Your task: From the passage on gardening and staying fit, reproduce word for word the part that opens with the words containing "Back in January, I" and closes with "I see myself.".

The top half of this woman is built like Arnold Schwarzeneggar in his prime bodybuilding and action years.

Over the half-dozen years that I’ve owned my house, digging in the dirt and watching seeds and young plants flourish under my hand has brought me a lot of satisfaction. That’s the main reason I decided to branch out from just my backyard gardens to replacing my front lawn with a garden. But here’s the thing:

I wouldn’t be able to garden like this if I weren’t fit.

I don’t have the luxury of throwing money at non-essential projects. While a garden might be an essential part of my emotional well-being, yard projects aren’t as dire as, say, repairing the broken air conditioning in the middle of a southern summer. If I want a big garden (or some other intensive project), I can’t hire laborers. If I want to complete these projects without hurting myself, I must maintain a fit body.

fit enough to swing a sledge hammer
Even though I’m holding the sledge here, imagine that I’m the hammer and my body is the concrete getting totally wrecked.

My front yard revamp requires a ton of heavy materials:

  • Over 80 2 cu. ft. bags of mulch (average moisture):  260 pounds
  • Over 130 retaining wall blocks:  1,040 pounds
  • Lumber for the fence:  600 pounds
  • Around 30 bags of stones:  600 pounds

And I haven’t even gotten everything yet! We’re already at 2,500 pounds loaded into my car and toted around the yard. Let’s also not forget the drama of The Tiller, which was far too light. But instead of being easier, I had to push and pull harder. The lightness of the machine required more physical labor to dig into my yard and rip up the grass.

I haven’t always been so fit.

Back in January, I made a commitment to myself to work out in the mornings. Evening workouts were too easy to dismiss in favor of plans with friends or post-work fatigue. I’m happy to say that this is the most I’ve adhered to a workout routine in my entire life. Here’s all I do:

  • Tuesdays and Thursday:  run
  • Mondays, Wednesdays, and Fridays:  strength train (upper body, abs, and hamstrings/butt)
  • Weekends: rest – or more likely, do yard work
Not me; I have more fat and red hair. But when I’m rockin’ and rollin’ with confidence, this is how I see myself.

As much as I hate to acknowledge physical boundaries and limitations, they do exist. I’ve found that as my yard work in the evenings has grown – especially when I do it for several days or weeks straight – my morning workouts must scale back. Otherwise, no matter how much I sleep or eat (or what I eat), I walk around in a state of perpetual exhaustion, and I start to resent the project. That’s kinda the opposite of the intent – I’m hauling these bags of mulch and lengths of lumber because I enjoy the process and the end result.

In terms of running, I’ve dropped from running six miles in a stretch to four and a half. My strength workouts are shorter – closer to half an hour rather than a hour.

Activity and nutrition are closely tied.

Personally, my morning workouts go much more smoothly when I have grilled vegetables and chicken for dinner the night before instead of saucy, fried Chinese takeout.

(Items listed in a dataset)
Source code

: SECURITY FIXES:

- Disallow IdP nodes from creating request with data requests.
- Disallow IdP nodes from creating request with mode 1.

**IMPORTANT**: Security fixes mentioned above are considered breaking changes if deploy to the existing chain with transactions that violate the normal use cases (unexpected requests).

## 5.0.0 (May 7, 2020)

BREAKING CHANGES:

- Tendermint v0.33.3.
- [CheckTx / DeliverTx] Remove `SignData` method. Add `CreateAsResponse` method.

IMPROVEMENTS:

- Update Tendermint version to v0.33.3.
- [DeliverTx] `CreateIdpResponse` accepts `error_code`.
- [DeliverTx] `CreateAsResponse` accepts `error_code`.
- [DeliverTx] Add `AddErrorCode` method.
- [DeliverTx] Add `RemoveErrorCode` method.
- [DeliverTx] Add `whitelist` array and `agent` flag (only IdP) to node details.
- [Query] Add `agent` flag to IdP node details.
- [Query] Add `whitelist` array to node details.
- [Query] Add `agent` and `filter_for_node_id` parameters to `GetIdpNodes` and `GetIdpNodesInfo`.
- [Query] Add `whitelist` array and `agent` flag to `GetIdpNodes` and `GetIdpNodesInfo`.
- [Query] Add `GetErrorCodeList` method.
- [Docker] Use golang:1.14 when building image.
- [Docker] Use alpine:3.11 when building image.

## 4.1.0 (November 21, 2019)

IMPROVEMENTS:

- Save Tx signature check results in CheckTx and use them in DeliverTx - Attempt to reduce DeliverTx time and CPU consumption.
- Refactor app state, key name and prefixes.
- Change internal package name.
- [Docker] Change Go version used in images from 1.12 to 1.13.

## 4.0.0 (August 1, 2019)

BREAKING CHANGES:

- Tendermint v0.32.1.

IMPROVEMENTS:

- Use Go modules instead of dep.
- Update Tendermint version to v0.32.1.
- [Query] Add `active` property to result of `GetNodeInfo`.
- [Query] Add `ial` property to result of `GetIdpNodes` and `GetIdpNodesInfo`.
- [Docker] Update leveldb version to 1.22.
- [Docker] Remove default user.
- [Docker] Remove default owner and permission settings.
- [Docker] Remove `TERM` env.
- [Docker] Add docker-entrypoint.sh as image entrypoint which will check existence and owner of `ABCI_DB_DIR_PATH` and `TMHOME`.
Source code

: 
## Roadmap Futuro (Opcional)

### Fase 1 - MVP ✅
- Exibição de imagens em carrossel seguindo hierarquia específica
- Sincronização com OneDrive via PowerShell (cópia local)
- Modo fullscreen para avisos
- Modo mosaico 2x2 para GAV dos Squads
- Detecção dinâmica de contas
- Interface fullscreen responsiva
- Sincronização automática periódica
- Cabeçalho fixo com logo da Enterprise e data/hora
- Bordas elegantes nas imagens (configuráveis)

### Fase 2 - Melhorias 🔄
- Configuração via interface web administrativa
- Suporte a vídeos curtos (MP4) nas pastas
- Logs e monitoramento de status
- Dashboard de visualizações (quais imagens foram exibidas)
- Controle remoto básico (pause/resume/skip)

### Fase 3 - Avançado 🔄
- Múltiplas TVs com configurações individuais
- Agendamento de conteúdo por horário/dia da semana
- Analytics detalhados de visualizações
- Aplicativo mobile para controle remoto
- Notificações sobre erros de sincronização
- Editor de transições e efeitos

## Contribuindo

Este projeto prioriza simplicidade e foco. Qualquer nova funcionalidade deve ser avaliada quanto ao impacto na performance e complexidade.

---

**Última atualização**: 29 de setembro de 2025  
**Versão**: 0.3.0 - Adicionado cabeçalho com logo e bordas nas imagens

Task result:
Back in January, I made a commitment to myself to work out in the mornings. Evening workouts were too easy to dismiss in favor of plans with friends or post-work fatigue. I’m happy to say that this is the most I’ve adhered to a workout routine in my entire life. Here’s all I do:

  • Tuesdays and Thursday:  run
  • Mondays, Wednesdays, and Fridays:  strength train (upper body, abs, and hamstrings/butt)
  • Weekends: rest – or more likely, do yard work
Not me; I have more fat and red hair. But when I’m rockin’ and rollin’ with confidence, this is how I see myself.